RECORDS TO PROCESS Block Start

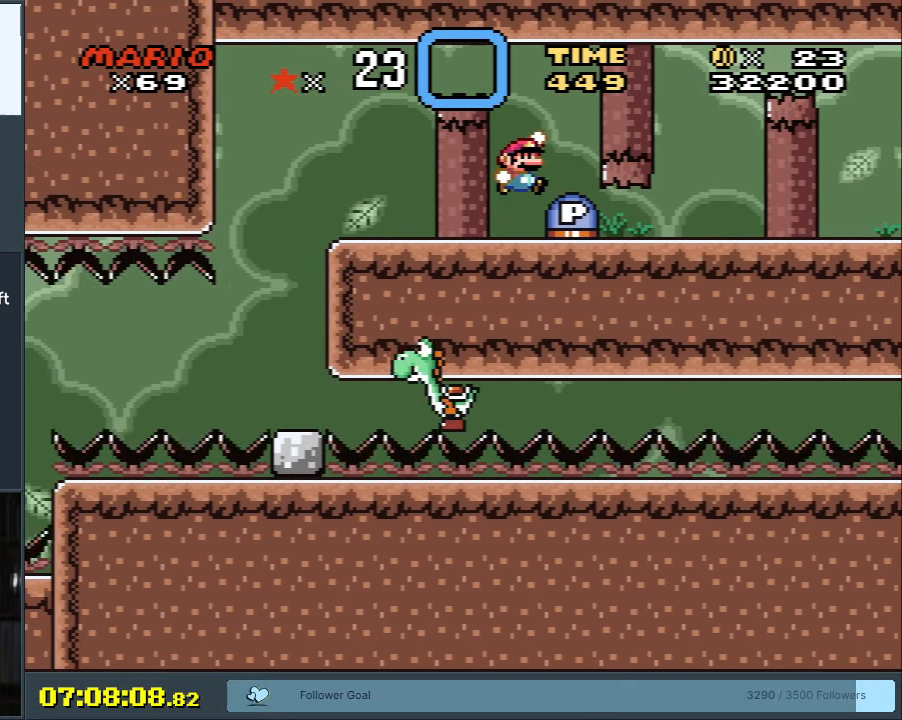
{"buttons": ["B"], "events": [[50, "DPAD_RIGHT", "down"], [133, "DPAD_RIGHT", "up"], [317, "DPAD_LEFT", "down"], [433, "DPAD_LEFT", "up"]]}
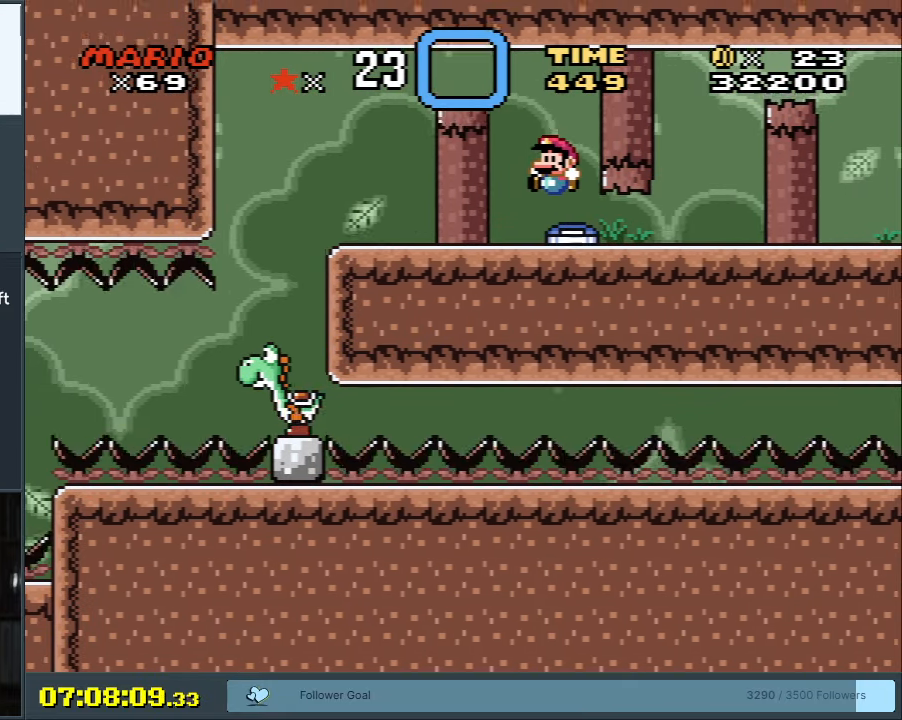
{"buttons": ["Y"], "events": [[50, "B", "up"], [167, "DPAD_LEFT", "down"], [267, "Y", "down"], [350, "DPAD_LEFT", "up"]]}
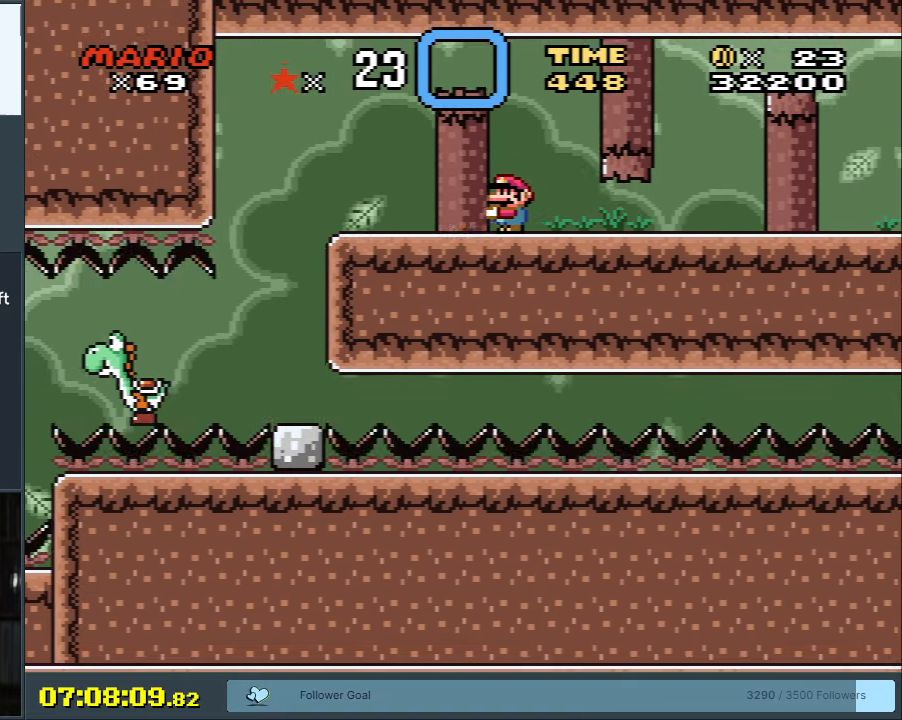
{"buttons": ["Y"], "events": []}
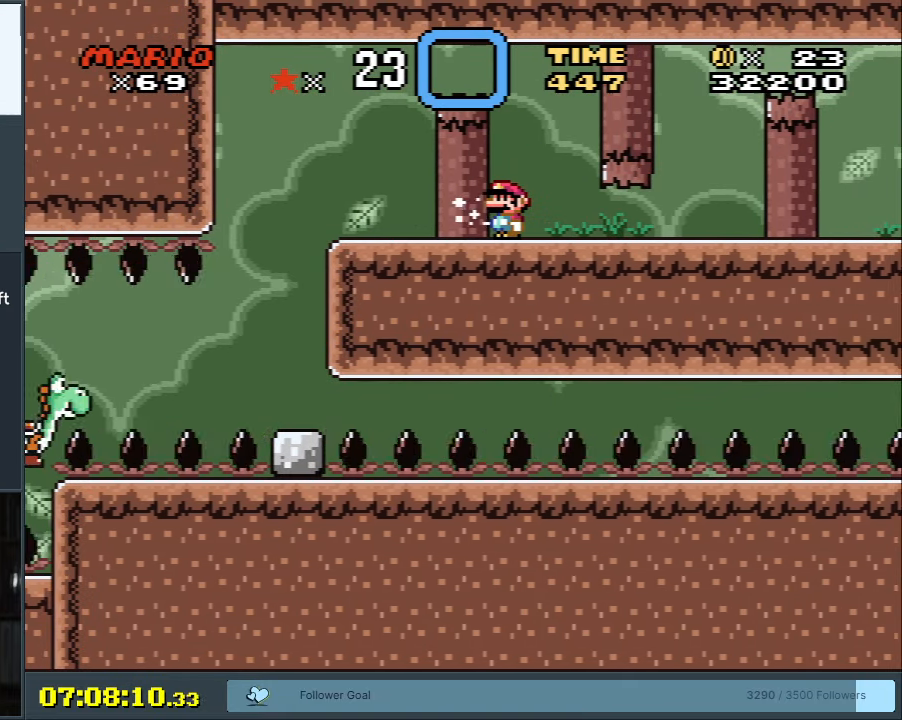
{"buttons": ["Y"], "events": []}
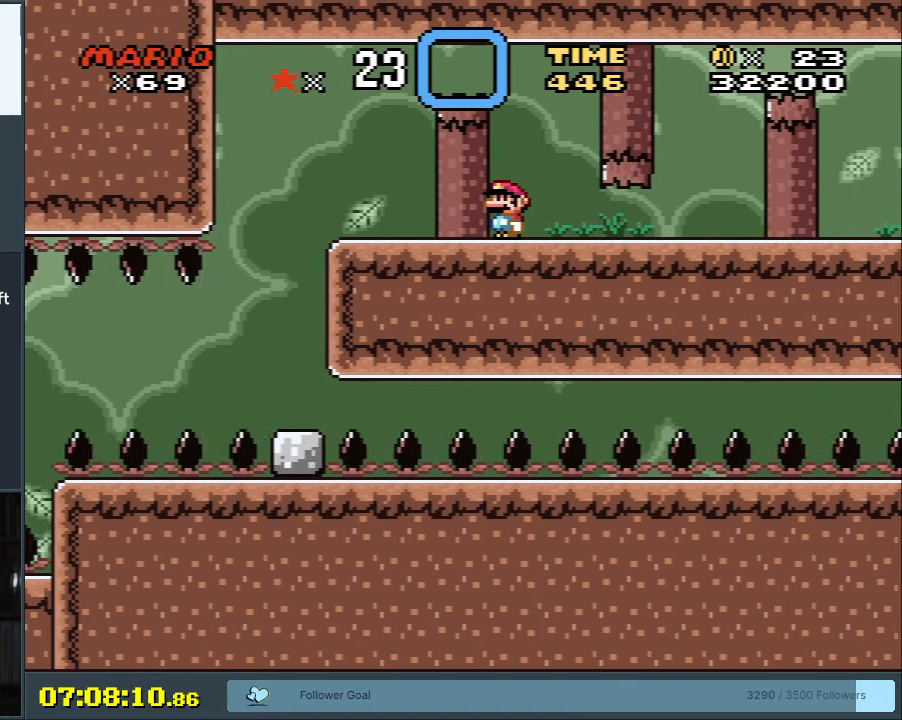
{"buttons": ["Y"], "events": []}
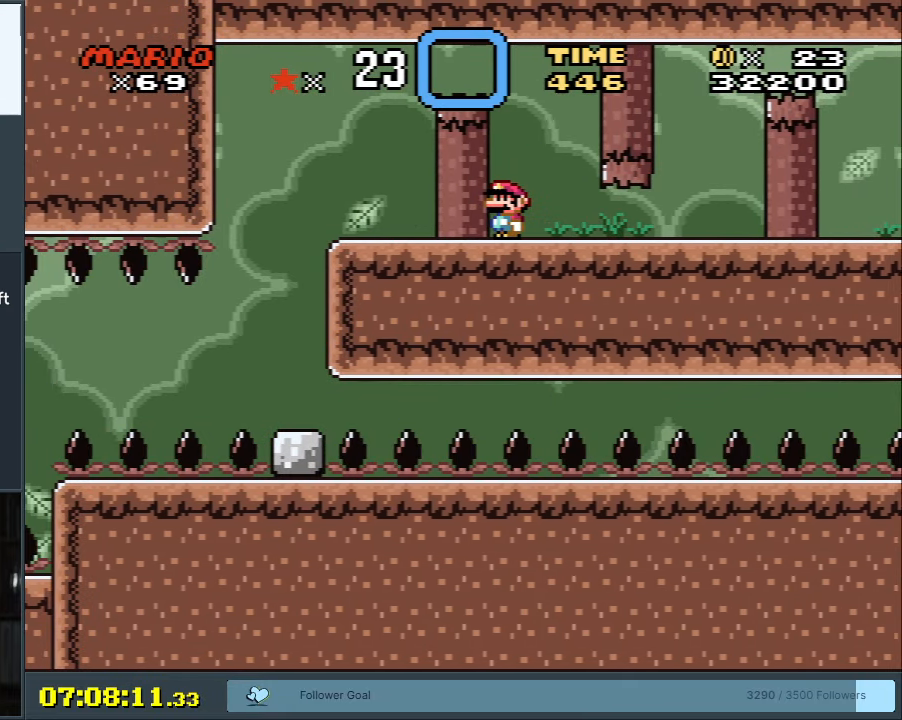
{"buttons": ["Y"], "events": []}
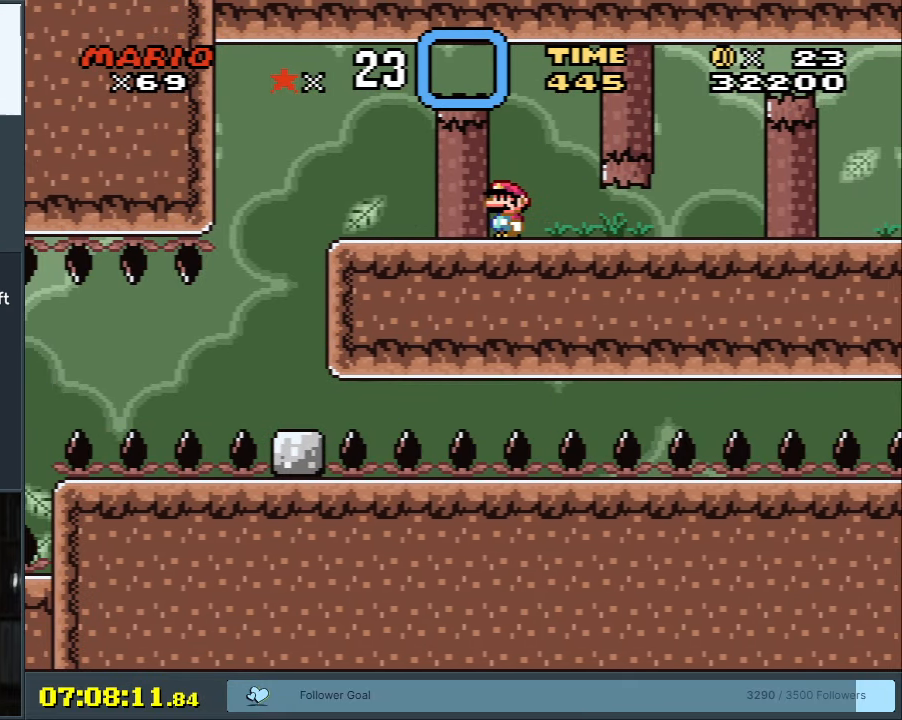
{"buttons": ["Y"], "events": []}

RECORDS TO PROCESS Block End

> _WORK TASK_: What lines above contain the string "down"? Copy all of them.

> _OUTPUT OF THE TASK_:
{"buttons": ["B"], "events": [[50, "DPAD_RIGHT", "down"], [133, "DPAD_RIGHT", "up"], [317, "DPAD_LEFT", "down"], [433, "DPAD_LEFT", "up"]]}
{"buttons": ["Y"], "events": [[50, "B", "up"], [167, "DPAD_LEFT", "down"], [267, "Y", "down"], [350, "DPAD_LEFT", "up"]]}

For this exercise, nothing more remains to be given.